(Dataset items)
******

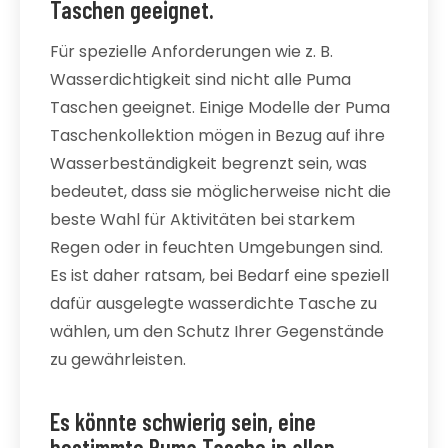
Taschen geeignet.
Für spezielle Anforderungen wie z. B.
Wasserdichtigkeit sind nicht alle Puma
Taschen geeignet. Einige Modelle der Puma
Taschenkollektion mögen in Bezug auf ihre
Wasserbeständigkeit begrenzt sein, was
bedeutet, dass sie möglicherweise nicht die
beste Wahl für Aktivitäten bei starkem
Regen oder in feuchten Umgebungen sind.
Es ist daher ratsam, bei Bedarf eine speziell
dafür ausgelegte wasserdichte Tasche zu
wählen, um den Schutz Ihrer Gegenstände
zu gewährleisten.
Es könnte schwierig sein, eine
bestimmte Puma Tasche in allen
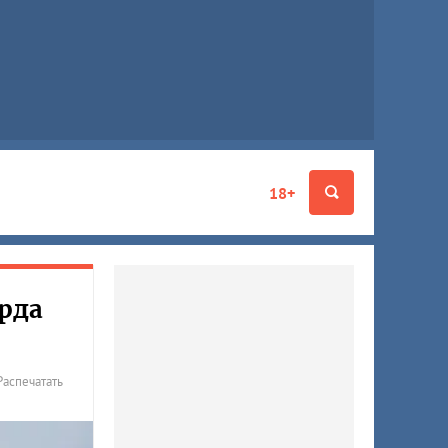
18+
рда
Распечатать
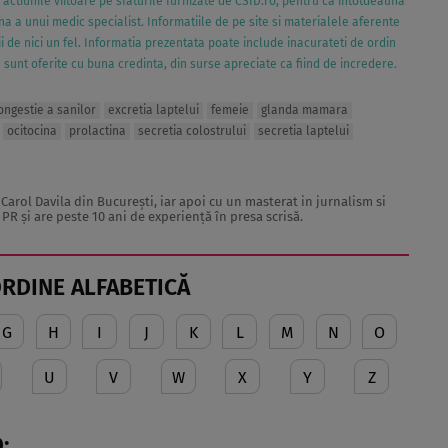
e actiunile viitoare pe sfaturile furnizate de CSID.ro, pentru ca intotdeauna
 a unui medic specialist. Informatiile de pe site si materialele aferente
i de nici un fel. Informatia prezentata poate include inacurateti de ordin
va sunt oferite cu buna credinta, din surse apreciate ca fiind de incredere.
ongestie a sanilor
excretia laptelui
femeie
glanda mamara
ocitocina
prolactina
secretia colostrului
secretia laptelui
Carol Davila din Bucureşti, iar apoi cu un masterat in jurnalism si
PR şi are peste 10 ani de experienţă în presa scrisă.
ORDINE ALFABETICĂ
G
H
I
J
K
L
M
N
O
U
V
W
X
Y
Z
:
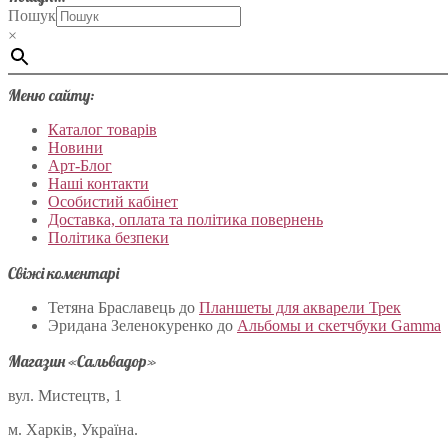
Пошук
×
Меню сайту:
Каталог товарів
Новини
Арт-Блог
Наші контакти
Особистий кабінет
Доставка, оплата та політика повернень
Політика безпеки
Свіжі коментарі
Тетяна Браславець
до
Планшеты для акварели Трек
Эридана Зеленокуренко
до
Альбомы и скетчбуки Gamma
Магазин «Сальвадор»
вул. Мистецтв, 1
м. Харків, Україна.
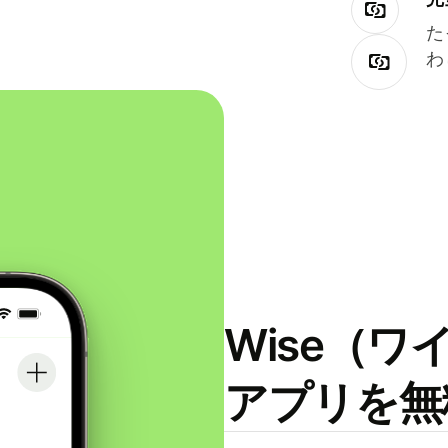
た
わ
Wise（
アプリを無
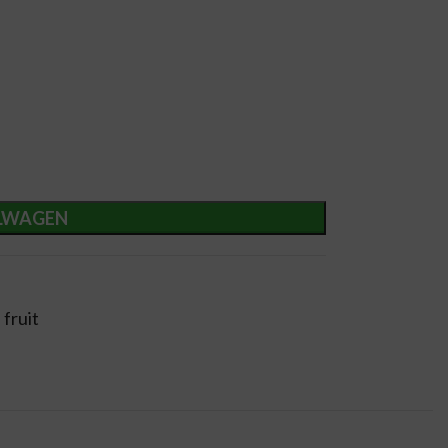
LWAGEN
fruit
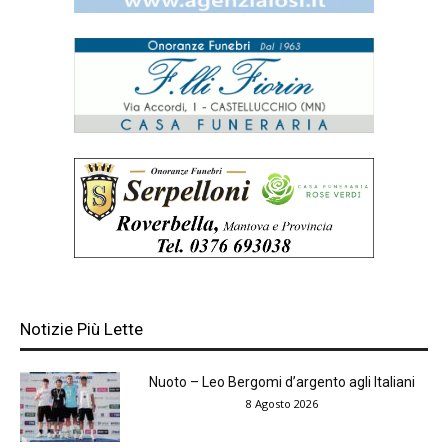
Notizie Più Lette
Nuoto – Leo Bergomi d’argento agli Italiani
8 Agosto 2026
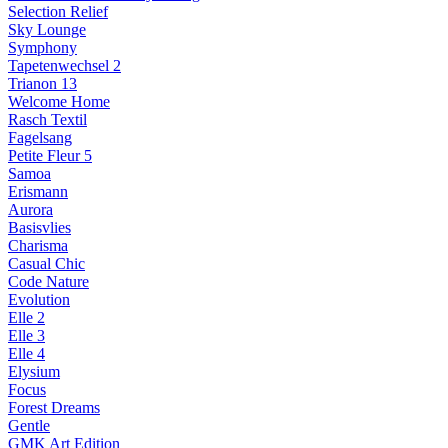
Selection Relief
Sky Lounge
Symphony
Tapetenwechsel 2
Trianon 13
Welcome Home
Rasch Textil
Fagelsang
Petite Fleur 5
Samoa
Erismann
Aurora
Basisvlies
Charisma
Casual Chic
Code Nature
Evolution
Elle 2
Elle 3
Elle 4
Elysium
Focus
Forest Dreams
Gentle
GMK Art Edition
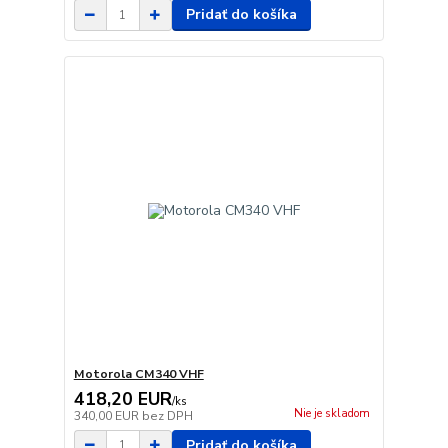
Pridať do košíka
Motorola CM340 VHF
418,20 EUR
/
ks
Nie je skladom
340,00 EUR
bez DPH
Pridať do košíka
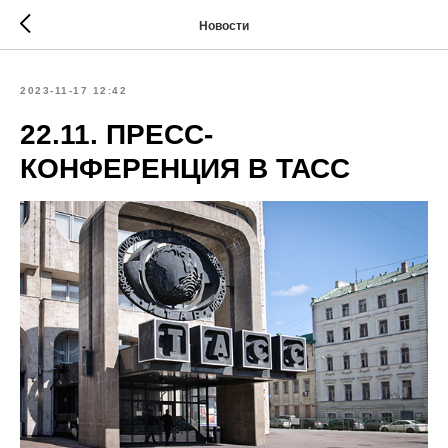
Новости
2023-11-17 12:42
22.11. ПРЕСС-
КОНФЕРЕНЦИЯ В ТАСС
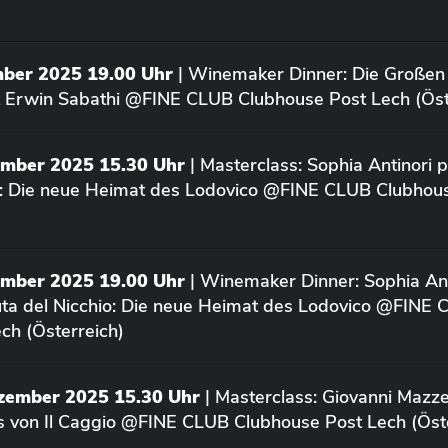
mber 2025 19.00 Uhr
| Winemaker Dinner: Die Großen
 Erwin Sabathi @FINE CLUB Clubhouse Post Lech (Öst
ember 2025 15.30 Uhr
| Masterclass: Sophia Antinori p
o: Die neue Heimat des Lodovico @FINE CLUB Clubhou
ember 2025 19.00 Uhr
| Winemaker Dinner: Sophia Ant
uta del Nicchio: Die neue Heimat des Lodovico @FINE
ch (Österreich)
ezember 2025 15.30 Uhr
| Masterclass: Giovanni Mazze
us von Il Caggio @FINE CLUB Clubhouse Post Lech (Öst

******

» ASSIGNMENT
State only the number of lines in the material that contain the word "Dinner".

» RESPONSE FOR THIS EXERCISE
2